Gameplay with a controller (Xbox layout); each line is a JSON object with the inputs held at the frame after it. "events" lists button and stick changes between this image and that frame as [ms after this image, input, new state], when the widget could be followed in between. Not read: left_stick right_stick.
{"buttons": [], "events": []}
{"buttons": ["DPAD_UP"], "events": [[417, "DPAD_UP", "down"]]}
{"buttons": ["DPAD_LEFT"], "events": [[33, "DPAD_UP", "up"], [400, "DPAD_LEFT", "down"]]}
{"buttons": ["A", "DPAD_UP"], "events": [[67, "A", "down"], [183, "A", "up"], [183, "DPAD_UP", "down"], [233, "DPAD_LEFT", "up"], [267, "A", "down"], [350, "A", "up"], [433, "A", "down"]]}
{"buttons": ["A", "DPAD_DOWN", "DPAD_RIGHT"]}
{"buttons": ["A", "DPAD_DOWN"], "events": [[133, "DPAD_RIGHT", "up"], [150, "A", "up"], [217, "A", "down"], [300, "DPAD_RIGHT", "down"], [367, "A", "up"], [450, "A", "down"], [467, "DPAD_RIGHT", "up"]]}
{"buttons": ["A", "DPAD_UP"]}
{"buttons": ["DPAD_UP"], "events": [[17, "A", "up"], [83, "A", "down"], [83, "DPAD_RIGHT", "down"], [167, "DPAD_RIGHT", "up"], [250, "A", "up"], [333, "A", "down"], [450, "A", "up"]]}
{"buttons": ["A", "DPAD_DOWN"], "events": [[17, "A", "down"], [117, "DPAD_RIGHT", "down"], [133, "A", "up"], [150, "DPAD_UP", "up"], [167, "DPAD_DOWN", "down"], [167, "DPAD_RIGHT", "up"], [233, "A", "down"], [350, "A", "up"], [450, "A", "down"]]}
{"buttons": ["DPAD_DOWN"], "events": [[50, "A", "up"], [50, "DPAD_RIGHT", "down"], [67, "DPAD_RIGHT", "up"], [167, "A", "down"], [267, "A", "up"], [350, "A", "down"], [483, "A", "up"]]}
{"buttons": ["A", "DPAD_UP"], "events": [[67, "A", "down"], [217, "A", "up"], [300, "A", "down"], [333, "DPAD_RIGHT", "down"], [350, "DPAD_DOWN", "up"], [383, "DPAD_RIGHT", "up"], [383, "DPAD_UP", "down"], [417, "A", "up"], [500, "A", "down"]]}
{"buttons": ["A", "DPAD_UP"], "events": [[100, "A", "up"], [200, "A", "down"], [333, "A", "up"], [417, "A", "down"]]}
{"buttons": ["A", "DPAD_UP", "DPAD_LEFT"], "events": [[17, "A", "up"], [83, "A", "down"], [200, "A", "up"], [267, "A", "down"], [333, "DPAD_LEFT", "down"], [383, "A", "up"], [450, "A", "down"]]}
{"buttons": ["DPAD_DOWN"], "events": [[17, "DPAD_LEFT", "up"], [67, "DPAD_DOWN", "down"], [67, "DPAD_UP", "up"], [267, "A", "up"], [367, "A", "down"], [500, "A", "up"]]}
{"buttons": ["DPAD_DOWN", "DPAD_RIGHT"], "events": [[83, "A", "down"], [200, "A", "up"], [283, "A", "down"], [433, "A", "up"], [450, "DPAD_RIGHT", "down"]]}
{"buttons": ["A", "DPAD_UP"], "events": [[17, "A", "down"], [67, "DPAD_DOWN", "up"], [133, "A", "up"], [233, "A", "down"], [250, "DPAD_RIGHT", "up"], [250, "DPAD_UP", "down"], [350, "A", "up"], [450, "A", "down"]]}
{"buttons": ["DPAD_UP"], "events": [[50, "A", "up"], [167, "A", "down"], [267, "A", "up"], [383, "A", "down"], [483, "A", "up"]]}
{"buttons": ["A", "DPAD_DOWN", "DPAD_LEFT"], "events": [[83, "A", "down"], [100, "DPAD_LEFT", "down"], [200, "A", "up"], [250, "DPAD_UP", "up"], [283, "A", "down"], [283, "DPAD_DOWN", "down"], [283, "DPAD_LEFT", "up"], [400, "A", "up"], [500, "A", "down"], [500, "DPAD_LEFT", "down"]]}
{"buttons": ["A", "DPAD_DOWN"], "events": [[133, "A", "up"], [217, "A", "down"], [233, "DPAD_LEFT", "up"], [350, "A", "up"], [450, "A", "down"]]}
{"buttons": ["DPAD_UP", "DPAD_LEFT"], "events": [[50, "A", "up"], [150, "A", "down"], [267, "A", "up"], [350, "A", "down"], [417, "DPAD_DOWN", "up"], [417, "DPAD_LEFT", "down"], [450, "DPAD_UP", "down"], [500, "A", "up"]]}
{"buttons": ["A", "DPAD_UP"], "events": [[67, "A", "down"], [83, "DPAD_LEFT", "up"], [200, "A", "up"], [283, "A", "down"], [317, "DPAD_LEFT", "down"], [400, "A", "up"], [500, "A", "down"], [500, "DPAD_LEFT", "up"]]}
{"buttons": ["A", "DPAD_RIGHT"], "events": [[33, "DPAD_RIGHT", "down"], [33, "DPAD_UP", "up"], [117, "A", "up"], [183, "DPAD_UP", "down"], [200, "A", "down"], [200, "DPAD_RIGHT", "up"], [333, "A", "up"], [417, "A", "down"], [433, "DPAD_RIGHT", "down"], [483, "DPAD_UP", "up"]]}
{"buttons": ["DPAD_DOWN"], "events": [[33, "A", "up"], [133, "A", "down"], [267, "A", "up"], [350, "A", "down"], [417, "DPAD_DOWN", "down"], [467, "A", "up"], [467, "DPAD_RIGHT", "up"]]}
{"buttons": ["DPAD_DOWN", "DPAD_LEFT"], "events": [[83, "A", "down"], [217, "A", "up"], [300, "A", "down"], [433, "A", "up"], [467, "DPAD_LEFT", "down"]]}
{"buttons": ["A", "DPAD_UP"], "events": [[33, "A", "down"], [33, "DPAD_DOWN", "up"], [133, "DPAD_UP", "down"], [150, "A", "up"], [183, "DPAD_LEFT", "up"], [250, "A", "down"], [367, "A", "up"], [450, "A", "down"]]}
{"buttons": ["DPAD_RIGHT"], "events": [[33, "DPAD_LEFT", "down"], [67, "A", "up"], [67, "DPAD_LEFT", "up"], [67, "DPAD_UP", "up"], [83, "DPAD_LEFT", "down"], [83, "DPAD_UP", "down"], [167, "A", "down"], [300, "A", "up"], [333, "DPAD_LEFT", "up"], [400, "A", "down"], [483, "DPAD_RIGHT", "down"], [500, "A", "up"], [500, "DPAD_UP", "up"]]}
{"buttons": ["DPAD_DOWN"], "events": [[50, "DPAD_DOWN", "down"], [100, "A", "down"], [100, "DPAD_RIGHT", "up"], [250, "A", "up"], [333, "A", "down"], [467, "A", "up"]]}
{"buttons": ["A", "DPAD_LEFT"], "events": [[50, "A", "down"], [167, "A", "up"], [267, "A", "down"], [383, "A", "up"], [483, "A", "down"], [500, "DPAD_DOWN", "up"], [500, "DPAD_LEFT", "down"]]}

--

◆ WHAT THE EXERCISE ASKS
An exact transcript of all the records is the expected result.

◆ ANSWER TO THIS EXERCISE
Gameplay with a controller (Xbox layout); each line is a JSON object with the inputs held at the frame after it. "events" lists button and stick changes between this image and that frame as [ms after this image, input, new state], when the widget could be followed in between. Not read: left_stick right_stick.
{"buttons": [], "events": []}
{"buttons": ["DPAD_UP"], "events": [[417, "DPAD_UP", "down"]]}
{"buttons": ["DPAD_LEFT"], "events": [[33, "DPAD_UP", "up"], [400, "DPAD_LEFT", "down"]]}
{"buttons": ["A", "DPAD_UP"], "events": [[67, "A", "down"], [183, "A", "up"], [183, "DPAD_UP", "down"], [233, "DPAD_LEFT", "up"], [267, "A", "down"], [350, "A", "up"], [433, "A", "down"]]}
{"buttons": ["A", "DPAD_DOWN", "DPAD_RIGHT"]}
{"buttons": ["A", "DPAD_DOWN"], "events": [[133, "DPAD_RIGHT", "up"], [150, "A", "up"], [217, "A", "down"], [300, "DPAD_RIGHT", "down"], [367, "A", "up"], [450, "A", "down"], [467, "DPAD_RIGHT", "up"]]}
{"buttons": ["A", "DPAD_UP"]}
{"buttons": ["DPAD_UP"], "events": [[17, "A", "up"], [83, "A", "down"], [83, "DPAD_RIGHT", "down"], [167, "DPAD_RIGHT", "up"], [250, "A", "up"], [333, "A", "down"], [450, "A", "up"]]}
{"buttons": ["A", "DPAD_DOWN"], "events": [[17, "A", "down"], [117, "DPAD_RIGHT", "down"], [133, "A", "up"], [150, "DPAD_UP", "up"], [167, "DPAD_DOWN", "down"], [167, "DPAD_RIGHT", "up"], [233, "A", "down"], [350, "A", "up"], [450, "A", "down"]]}
{"buttons": ["DPAD_DOWN"], "events": [[50, "A", "up"], [50, "DPAD_RIGHT", "down"], [67, "DPAD_RIGHT", "up"], [167, "A", "down"], [267, "A", "up"], [350, "A", "down"], [483, "A", "up"]]}
{"buttons": ["A", "DPAD_UP"], "events": [[67, "A", "down"], [217, "A", "up"], [300, "A", "down"], [333, "DPAD_RIGHT", "down"], [350, "DPAD_DOWN", "up"], [383, "DPAD_RIGHT", "up"], [383, "DPAD_UP", "down"], [417, "A", "up"], [500, "A", "down"]]}
{"buttons": ["A", "DPAD_UP"], "events": [[100, "A", "up"], [200, "A", "down"], [333, "A", "up"], [417, "A", "down"]]}
{"buttons": ["A", "DPAD_UP", "DPAD_LEFT"], "events": [[17, "A", "up"], [83, "A", "down"], [200, "A", "up"], [267, "A", "down"], [333, "DPAD_LEFT", "down"], [383, "A", "up"], [450, "A", "down"]]}
{"buttons": ["DPAD_DOWN"], "events": [[17, "DPAD_LEFT", "up"], [67, "DPAD_DOWN", "down"], [67, "DPAD_UP", "up"], [267, "A", "up"], [367, "A", "down"], [500, "A", "up"]]}
{"buttons": ["DPAD_DOWN", "DPAD_RIGHT"], "events": [[83, "A", "down"], [200, "A", "up"], [283, "A", "down"], [433, "A", "up"], [450, "DPAD_RIGHT", "down"]]}
{"buttons": ["A", "DPAD_UP"], "events": [[17, "A", "down"], [67, "DPAD_DOWN", "up"], [133, "A", "up"], [233, "A", "down"], [250, "DPAD_RIGHT", "up"], [250, "DPAD_UP", "down"], [350, "A", "up"], [450, "A", "down"]]}
{"buttons": ["DPAD_UP"], "events": [[50, "A", "up"], [167, "A", "down"], [267, "A", "up"], [383, "A", "down"], [483, "A", "up"]]}
{"buttons": ["A", "DPAD_DOWN", "DPAD_LEFT"], "events": [[83, "A", "down"], [100, "DPAD_LEFT", "down"], [200, "A", "up"], [250, "DPAD_UP", "up"], [283, "A", "down"], [283, "DPAD_DOWN", "down"], [283, "DPAD_LEFT", "up"], [400, "A", "up"], [500, "A", "down"], [500, "DPAD_LEFT", "down"]]}
{"buttons": ["A", "DPAD_DOWN"], "events": [[133, "A", "up"], [217, "A", "down"], [233, "DPAD_LEFT", "up"], [350, "A", "up"], [450, "A", "down"]]}
{"buttons": ["DPAD_UP", "DPAD_LEFT"], "events": [[50, "A", "up"], [150, "A", "down"], [267, "A", "up"], [350, "A", "down"], [417, "DPAD_DOWN", "up"], [417, "DPAD_LEFT", "down"], [450, "DPAD_UP", "down"], [500, "A", "up"]]}
{"buttons": ["A", "DPAD_UP"], "events": [[67, "A", "down"], [83, "DPAD_LEFT", "up"], [200, "A", "up"], [283, "A", "down"], [317, "DPAD_LEFT", "down"], [400, "A", "up"], [500, "A", "down"], [500, "DPAD_LEFT", "up"]]}
{"buttons": ["A", "DPAD_RIGHT"], "events": [[33, "DPAD_RIGHT", "down"], [33, "DPAD_UP", "up"], [117, "A", "up"], [183, "DPAD_UP", "down"], [200, "A", "down"], [200, "DPAD_RIGHT", "up"], [333, "A", "up"], [417, "A", "down"], [433, "DPAD_RIGHT", "down"], [483, "DPAD_UP", "up"]]}
{"buttons": ["DPAD_DOWN"], "events": [[33, "A", "up"], [133, "A", "down"], [267, "A", "up"], [350, "A", "down"], [417, "DPAD_DOWN", "down"], [467, "A", "up"], [467, "DPAD_RIGHT", "up"]]}
{"buttons": ["DPAD_DOWN", "DPAD_LEFT"], "events": [[83, "A", "down"], [217, "A", "up"], [300, "A", "down"], [433, "A", "up"], [467, "DPAD_LEFT", "down"]]}
{"buttons": ["A", "DPAD_UP"], "events": [[33, "A", "down"], [33, "DPAD_DOWN", "up"], [133, "DPAD_UP", "down"], [150, "A", "up"], [183, "DPAD_LEFT", "up"], [250, "A", "down"], [367, "A", "up"], [450, "A", "down"]]}
{"buttons": ["DPAD_RIGHT"], "events": [[33, "DPAD_LEFT", "down"], [67, "A", "up"], [67, "DPAD_LEFT", "up"], [67, "DPAD_UP", "up"], [83, "DPAD_LEFT", "down"], [83, "DPAD_UP", "down"], [167, "A", "down"], [300, "A", "up"], [333, "DPAD_LEFT", "up"], [400, "A", "down"], [483, "DPAD_RIGHT", "down"], [500, "A", "up"], [500, "DPAD_UP", "up"]]}
{"buttons": ["DPAD_DOWN"], "events": [[50, "DPAD_DOWN", "down"], [100, "A", "down"], [100, "DPAD_RIGHT", "up"], [250, "A", "up"], [333, "A", "down"], [467, "A", "up"]]}
{"buttons": ["A", "DPAD_LEFT"], "events": [[50, "A", "down"], [167, "A", "up"], [267, "A", "down"], [383, "A", "up"], [483, "A", "down"], [500, "DPAD_DOWN", "up"], [500, "DPAD_LEFT", "down"]]}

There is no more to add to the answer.